Belgian theoretical physicist and Nobel Prize laureate
Q151746 refers to a Belgian physicist who made significant theoretical contributions to science and was awarded the Nobel Prize for this work. While the specific details of their discoveries aren't provided here, their recognition as a Nobel laureate indicates they made breakthrough contributions that had major importance for physics.
AI-generated from the Wikipedia summary — may contain errors.
François, Baron Englert ( French: [ɑ̃ɡlɛʁ]; born 6 November 1932) is a Belgian theoretical physicist and 2013 Nobel Prize laureate.
Englert is professor emeritus at the Université libre de Bruxelles (ULB), where he is a member of the Service de Physique Théorique. He is also a Sackler Professor by Special Appointment in the School of Physics and Astronomy at Tel Aviv University and a member of the Institute for Quantum Studies at Chapman University in California.
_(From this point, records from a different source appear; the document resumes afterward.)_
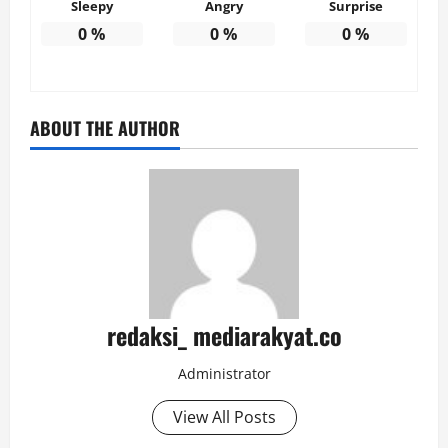
Sleepy
Angry
Surprise
0
%
0
%
0
%
ABOUT THE AUTHOR
redaksi_ mediarakyat.co
Administrator
View All Posts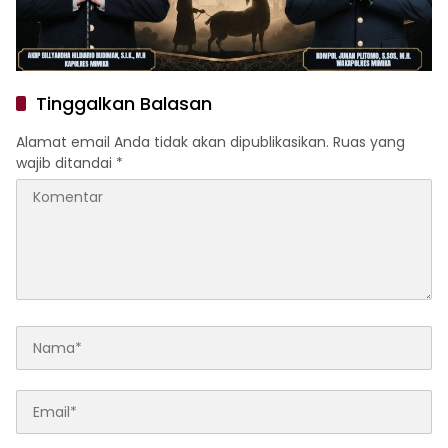
Tinggalkan Balasan
Alamat email Anda tidak akan dipublikasikan.
Ruas yang
wajib ditandai
*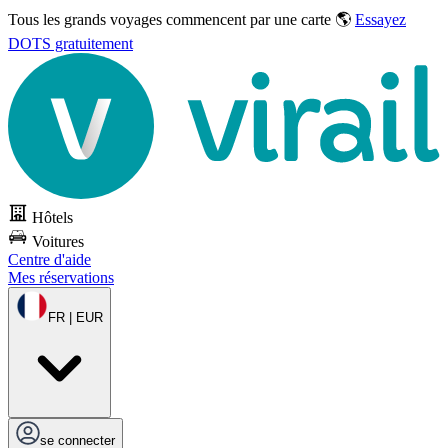
Tous les grands voyages commencent par une carte 🌎
Essayez
DOTS gratuitement
Hôtels
Voitures
Centre d'aide
Mes réservations
FR | EUR
se connecter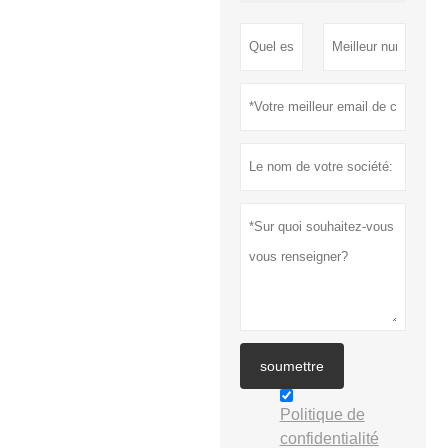
soumettre
Politique de
confidentialité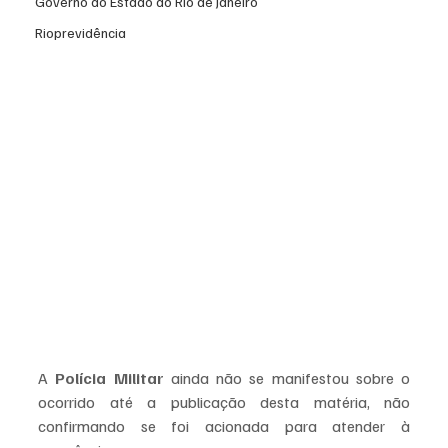
Governo do Estado do Rio de Janeiro
Rioprevidência
A 
Polícia Militar
 ainda não se manifestou sobre o 
ocorrido até a publicação desta matéria, não 
confirmando se foi acionada para atender à 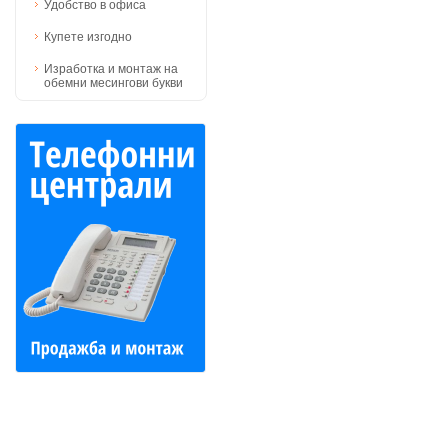
Удобство в офиса
Купете изгодно
Изработка и монтаж на
обемни месингови букви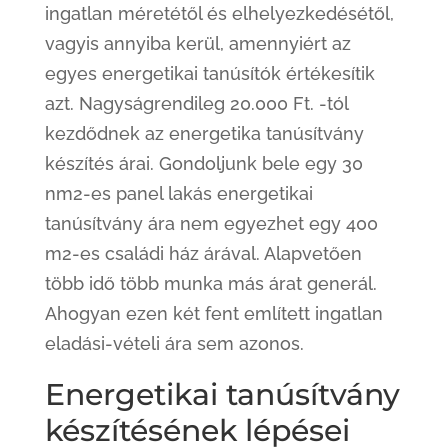
ingatlan méretétől és elhelyezkedésétől,
vagyis annyiba kerül, amennyiért az
egyes energetikai tanúsítók értékesítik
azt. Nagyságrendileg 20.000 Ft. -tól
kezdődnek az energetika tanúsítvány
készítés árai. Gondoljunk bele egy 30
nm2-es panel lakás energetikai
tanúsítvány ára nem egyezhet egy 400
m2-es családi ház árával. Alapvetően
több idő több munka más árat generál.
Ahogyan ezen két fent említett ingatlan
eladási-vételi ára sem azonos.
Energetikai tanúsítvány
készítésének lépései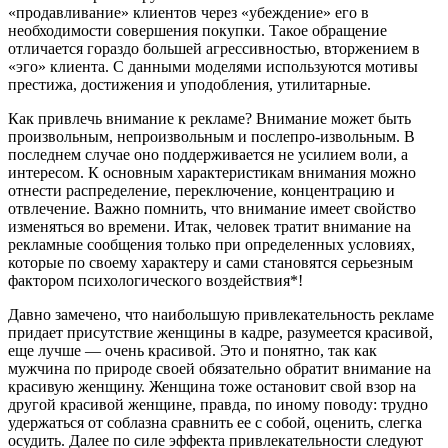
«продавливание» клиентов через «убеждение» его в
необходимости совершения покупки. Такое обращение
отличается гораздо большей агрессивностью, вторжением в
«эго» клиента. С данными моделями используются мотивы
престижа, достижения и уподобления, утилитарные.
Как привлечь внимание к рекламе? Внимание может быть
произвольным, непроизвольным и послепро-извольным. В
последнем случае оно поддерживается не усилием воли, а
интересом. К основным характеристикам внимания можно
отнести распределение, переключение, концентрацию и
отвлечение. Важно помнить, что внимание имеет свойство
изменяться во времени. Итак, человек тратит внимание на
рекламные сообщения только при определенных условиях,
которые по своему характеру и сами становятся серьезным
фактором психологического воздействия*!
Давно замечено, что наибольшую привлекательность рекламе
придает присутствие женщины в кадре, разумеется красивой,
еще лучше — очень красивой. Это и понятно, так как
мужчина по природе своей обязательно обратит внимание на
красивую женщину. Женщина тоже остановит свой взор на
другой красивой женщине, правда, по иному поводу: трудно
удержаться от соблазна сравнить ее с собой, оценить, слегка
осудить. Далее по силе эффекта привлекательности следуют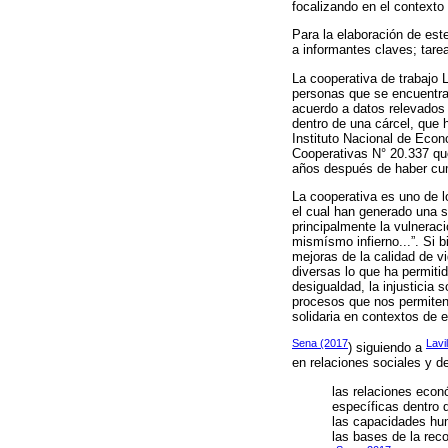
focalizando en el contexto 
Para la elaboración de este
a informantes claves; tare
La cooperativa de trabajo L
personas que se encuentran
acuerdo a datos relevados 
dentro de una cárcel, que 
Instituto Nacional de Econo
Cooperativas N° 20.337 qu
años después de haber cum
La cooperativa es uno de l
el cual han generado una s
principalmente la vulnerac
mismísmo infierno...”. Si 
mejoras de la calidad de v
diversas lo que ha permitid
desigualdad, la injusticia 
procesos que nos permiten 
solidaria en contextos de e
Sena (2017
Lavi
) siguiendo a
en relaciones sociales y d
las relaciones econ
específicas dentro d
las capacidades hum
las bases de la rec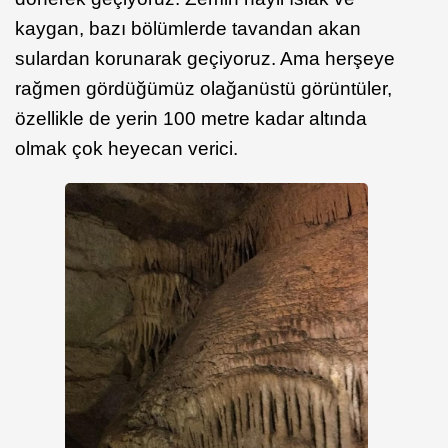
kaygan, bazı bölümlerde tavandan akan
sulardan korunarak geçiyoruz. Ama herşeye
rağmen gördüğümüz olağanüstü görüntüler,
özellikle de yerin 100 metre kadar altında
olmak çok heyecan verici.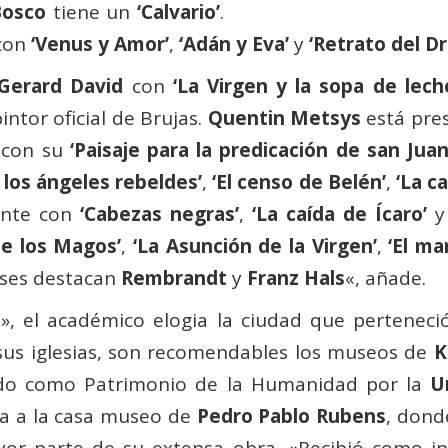
Bosco
tiene un
‘Calvario’
.
con
‘Venus y Amor’
,
‘Adán y Eva’
y
‘Retrato del Dr
Gerard David
con
‘La Virgen y la sopa de lech
ntor oficial de Brujas.
Quentin Metsys
está pre
con su
‘Paisaje para la predicación de san Juan
 los ángeles rebeldes’
,
‘El censo de Belén’
,
‘La ca
ente con
‘Cabezas negras’
,
‘La caída de Ícaro’
de los Magos’
,
‘La Asunción de la Virgen’
,
‘El mar
eses destacan
Rembrandt
y
Franz Hals
«, añade.
», el académico elogia la ciudad que perteneció
sus iglesias, son recomendables los museos de
K
ido como Patrimonio de la Humanidad por la
U
ita a la casa museo de
Pedro Pablo Rubens
, dond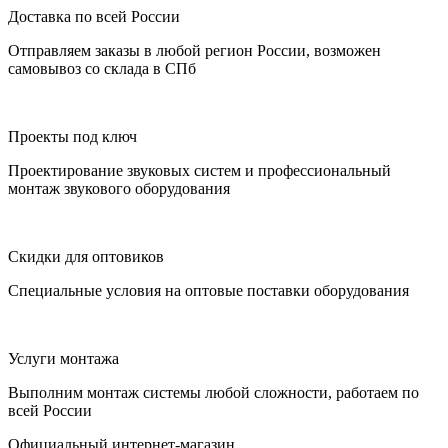
Доставка по всей России
Отправляем заказы в любой регион России, возможен
самовывоз со склада в СПб
Проекты под ключ
Проектирование звуковых систем и профессиональный
монтаж звукового оборудования
Скидки для оптовиков
Специальные условия на оптовые поставки оборудования
Услуги монтажа
Выполним монтаж системы любой сложности, работаем по
всей России
Официальный интернет-магазин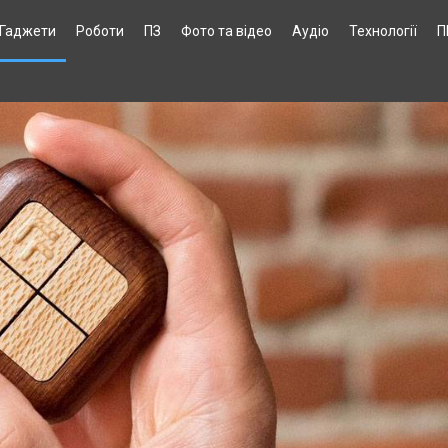
Гаджети
Роботи
ПЗ
Фото та відео
Аудіо
Технології
П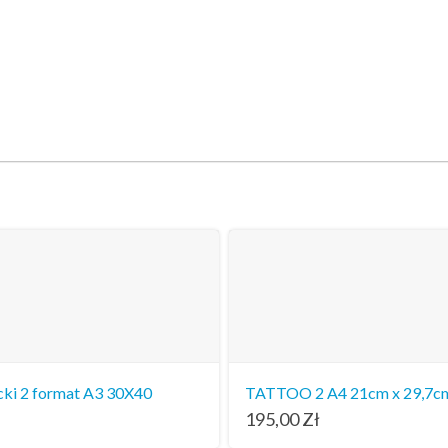
cki 2 format A3 30X40
TATTOO 2 A4 21cm x 29,7c
195,00
Zł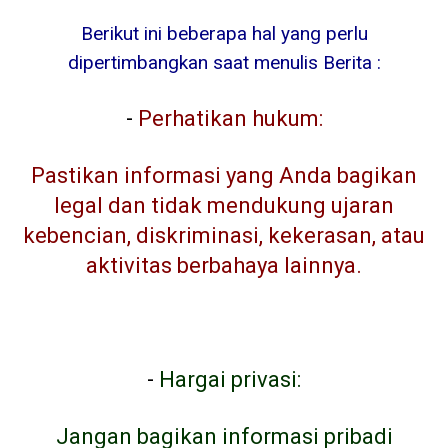
Berikut ini beberapa hal yang perlu
dipertimbangkan saat menulis Berita :
-
Perhatikan hukum:
Pastikan informasi yang Anda bagikan
legal dan tidak mendukung ujaran
kebencian, diskriminasi, kekerasan, atau
aktivitas berbahaya lainnya.
-
Hargai privasi:
Jangan bagikan informasi pribadi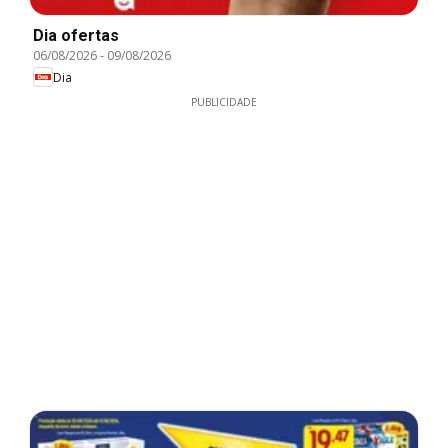
Dia ofertas
06/08/2026
-
09/08/2026
Dia
PUBLICIDADE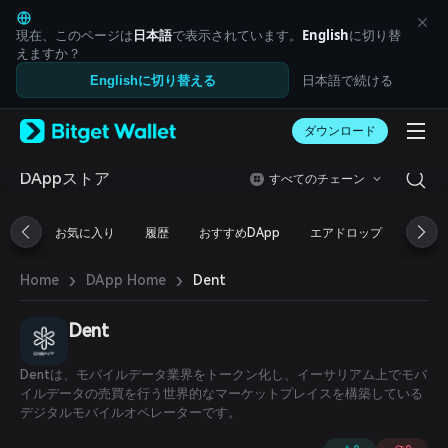
English
日本語
現在、このページは
日本語
で表示されています。
English
に切り替
Tiếng Việt
えますか？
Русский
日本語で続ける
Englishに切り替える
Español (Latinoamérica)
Türkçe
ダウンロード
Italiano
Français
Deutsch
DAppストア
すべてのチェーン
简体中文
繁體中文
お気に入り
履歴
おすすめDApp
エアドロップ
DeFi
Português (Portugal)
Bahasa Indonesia
›
›
Dent
Home
DApp Home
ภาษาไทย
العربية
हिन्दी
Dent
বাংলা
Español
Dentは、モバイルデータ業界をトークン化し、イーサリアム上でモバ
Português (Brasil)
イルデータの売買を行う世界的なマーケットプレイスを構築している
Español (Argentina)
デジタルモバイルオペレーターです。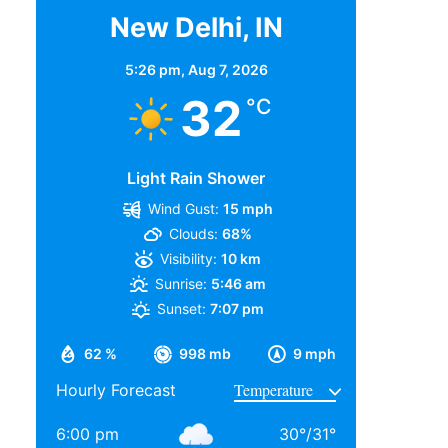
New Delhi, IN
5:26 pm,
Aug 7, 2026
32
°C
Light Rain Shower
Wind Gust:
15 mph
Clouds:
68%
Visibility:
10 km
Sunrise:
5:46 am
Sunset:
7:07 pm
62 %
998 mb
9 mph
Hourly Forecast
6:00 pm
30
°
/
31
°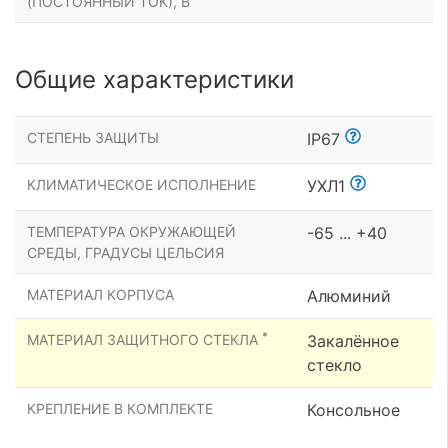
(ПОСТОЯННЫЙ ТОК), В
Общие характеристики
СТЕПЕНЬ ЗАЩИТЫ
IP67
КЛИМАТИЧЕСКОЕ ИСПОЛНЕНИЕ
УХЛ1
ТЕМПЕРАТУРА ОКРУЖАЮЩЕЙ
-65 ... +40
СРЕДЫ, ГРАДУСЫ ЦЕЛЬСИЯ
МАТЕРИАЛ КОРПУСА
Алюминий
*
МАТЕРИАЛ ЗАЩИТНОГО СТЕКЛА
Закалённое
стекло
КРЕПЛЕНИЕ В КОМПЛЕКТЕ
Консольное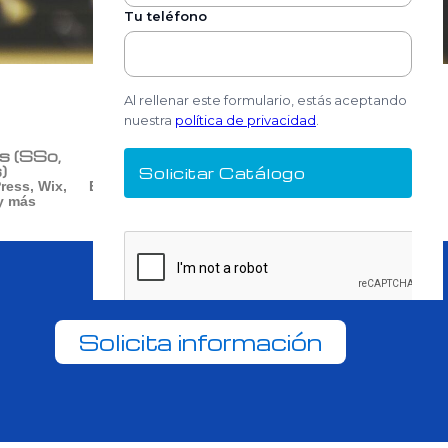
s (SSo,
Soporte experto y
)
acompañamiento continuo
ess, Wix,
Equipo multidisciplinar con más de 15
y más
años de experiencia en e-Learning
Solicita información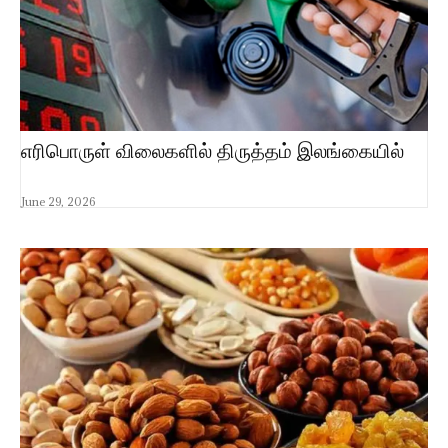
எரிபொருள் விலைகளில் திருத்தம் இலங்கையில்
June 29, 2026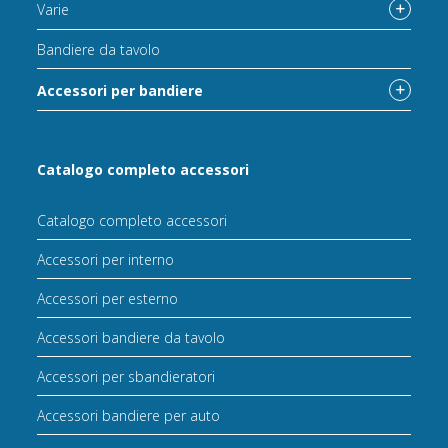
Varie
Bandiere da tavolo
Accessori per bandiere
Catalogo completo accessori
Catalogo completo accessori
Accessori per interno
Accessori per esterno
Accessori bandiere da tavolo
Accessori per sbandieratori
Accessori bandiere per auto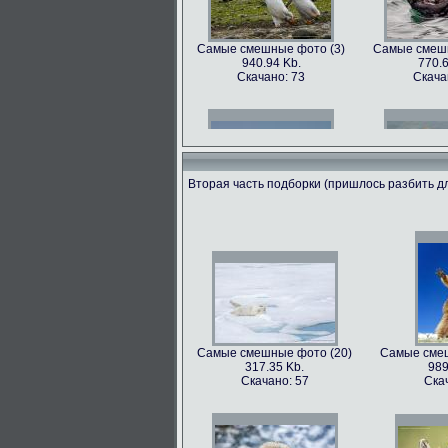
Самые смешные фото (3)
Самые смешн
940.94 Kb.
770.6
Скачано: 73
Скача
Вторая часть подборки (пришлось разбить дл
Самые смешные фото (6)
Самые смешн
602.89 Kb.
741.3
Скачано: 68
Скача
Самые смешные фото (20)
Самые смеш
317.35 Kb.
989
Самые смешные фото (9)
Самые смешн
Скачано: 57
Ска
562.79 Kb.
899.
Скачано: 81
Скача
He was awarded the 2010 J. J. Sakurai Prize for Theoretical Particle Physics (with Gerry Guralnik, C. R. Hagen, Tom Kibble, Peter Higgs, and Robert Brout), the Wolf Prize in Physics in 2004 (with Brout and Higgs) and the High Energy and Particle Prize of the European Physical Society (with Brout and Higgs) in 1997 for the mechanism which unifies short and long range interactions by generating massive gauge vector bosons.
Discovered by embedding cosine similarity (sentence-transformers MiniLM, 384-dim).